Go through the entries below and copy each line that holds the word "pixels".
*** ENTRIES PROVIDED ***
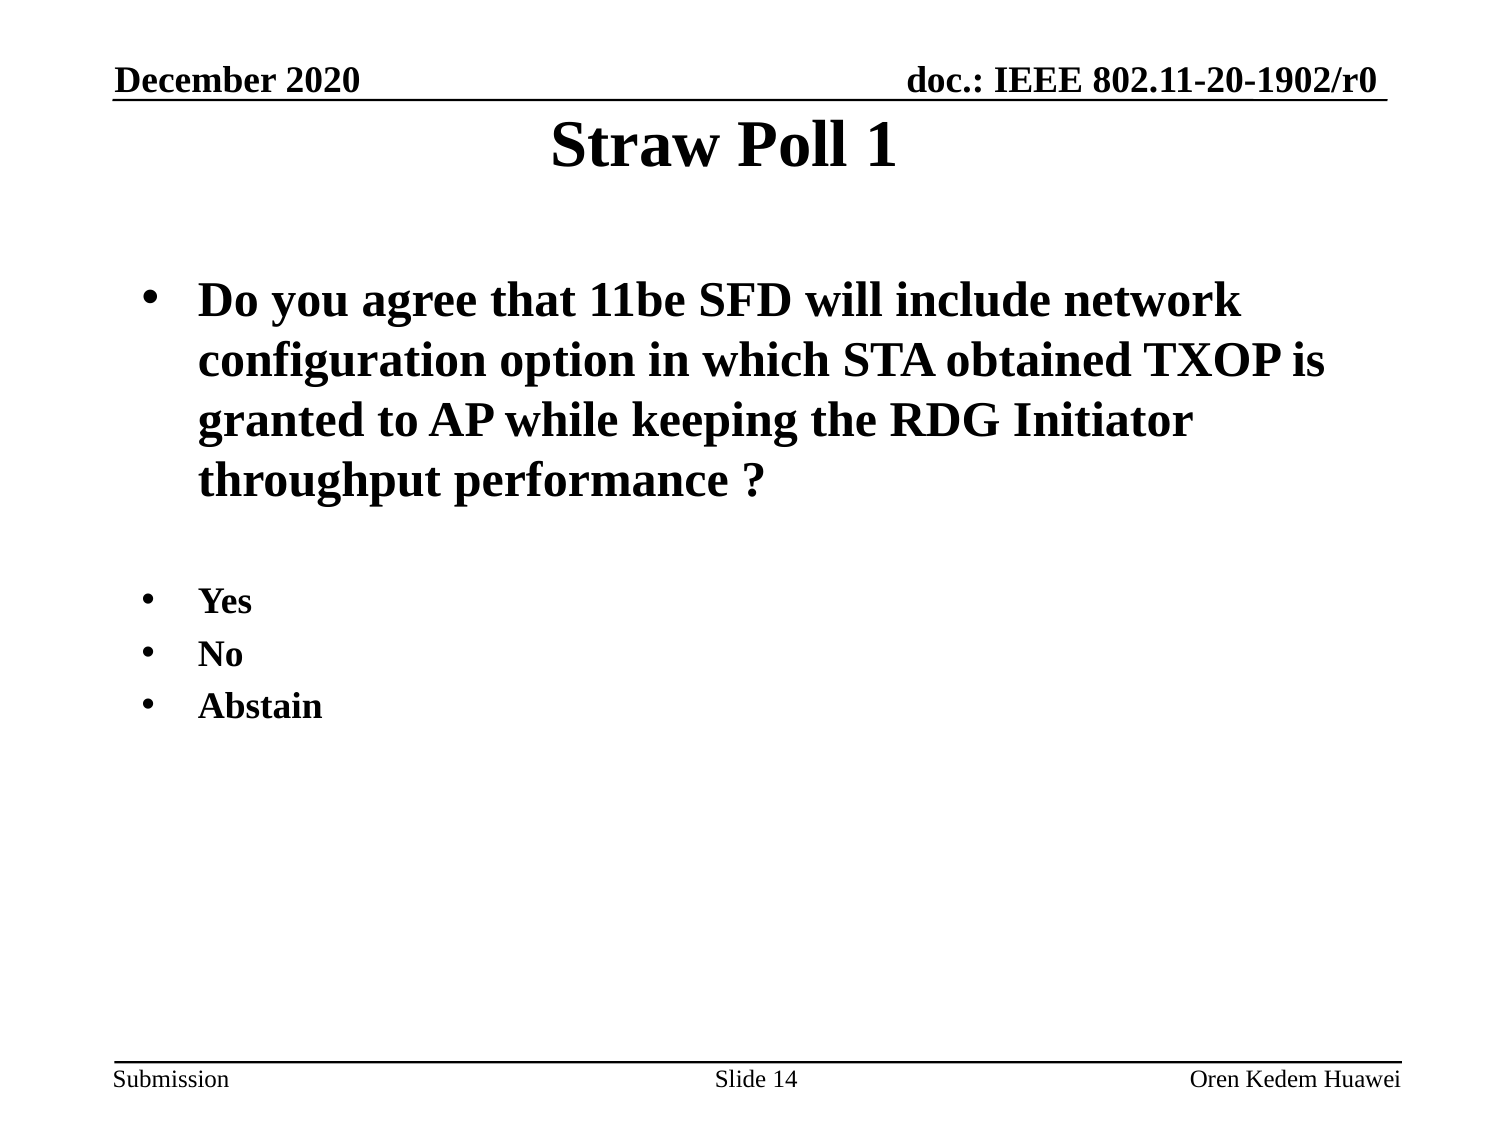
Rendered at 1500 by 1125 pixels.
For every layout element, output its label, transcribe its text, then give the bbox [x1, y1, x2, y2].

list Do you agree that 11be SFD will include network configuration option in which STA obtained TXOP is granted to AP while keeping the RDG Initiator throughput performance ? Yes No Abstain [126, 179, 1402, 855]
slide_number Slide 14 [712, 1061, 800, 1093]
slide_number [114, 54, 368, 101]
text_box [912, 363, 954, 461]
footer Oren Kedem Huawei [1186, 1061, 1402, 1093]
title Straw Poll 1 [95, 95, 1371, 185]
*** End of ENTRIES PROVIDED ***
*** ENTRIES PROVIDED ***
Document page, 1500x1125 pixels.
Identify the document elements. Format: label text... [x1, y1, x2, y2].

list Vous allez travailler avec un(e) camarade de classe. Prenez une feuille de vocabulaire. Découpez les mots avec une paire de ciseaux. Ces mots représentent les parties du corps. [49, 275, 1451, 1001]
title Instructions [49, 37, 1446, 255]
*** End of ENTRIES PROVIDED ***
*** ENTRIES PROVIDED ***
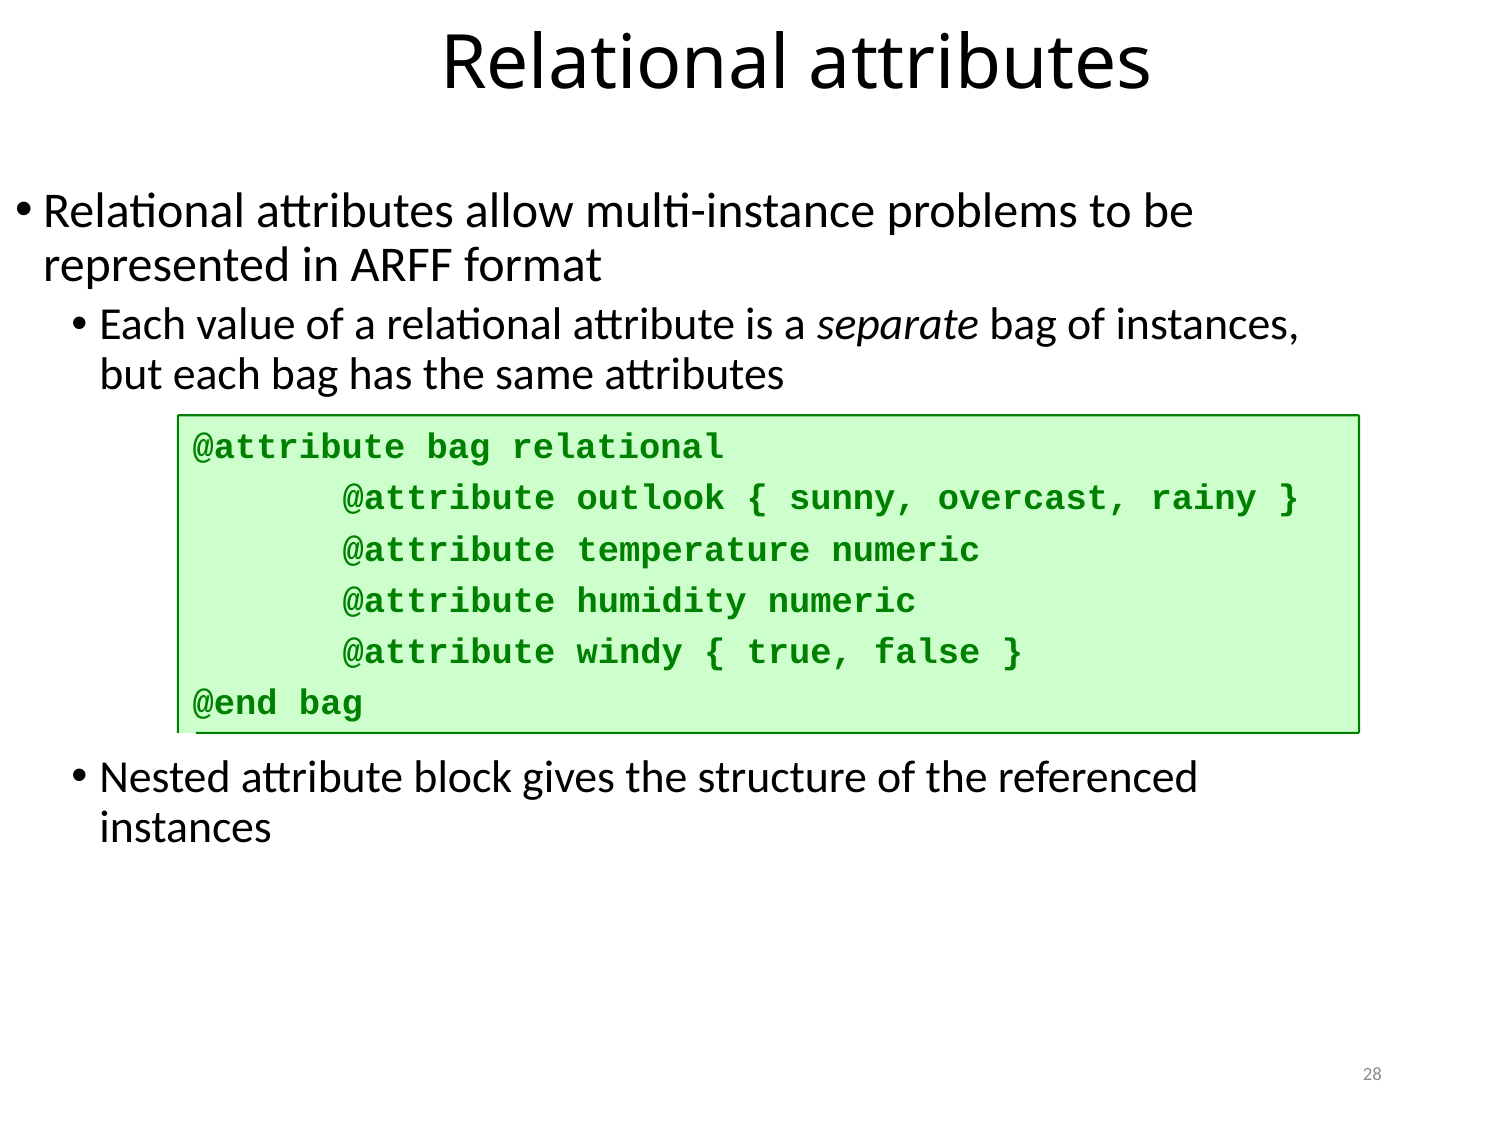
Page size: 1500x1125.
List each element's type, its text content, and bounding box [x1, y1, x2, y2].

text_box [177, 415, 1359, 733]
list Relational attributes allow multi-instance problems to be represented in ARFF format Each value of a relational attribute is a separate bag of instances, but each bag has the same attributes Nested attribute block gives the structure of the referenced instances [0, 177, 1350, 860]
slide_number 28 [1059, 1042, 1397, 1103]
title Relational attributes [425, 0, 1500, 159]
*** End of ENTRIES PROVIDED ***
RESPONSE BELOW:
Rendered at 1500 by 1125 pixels.
Document page, 1500x1125 pixels.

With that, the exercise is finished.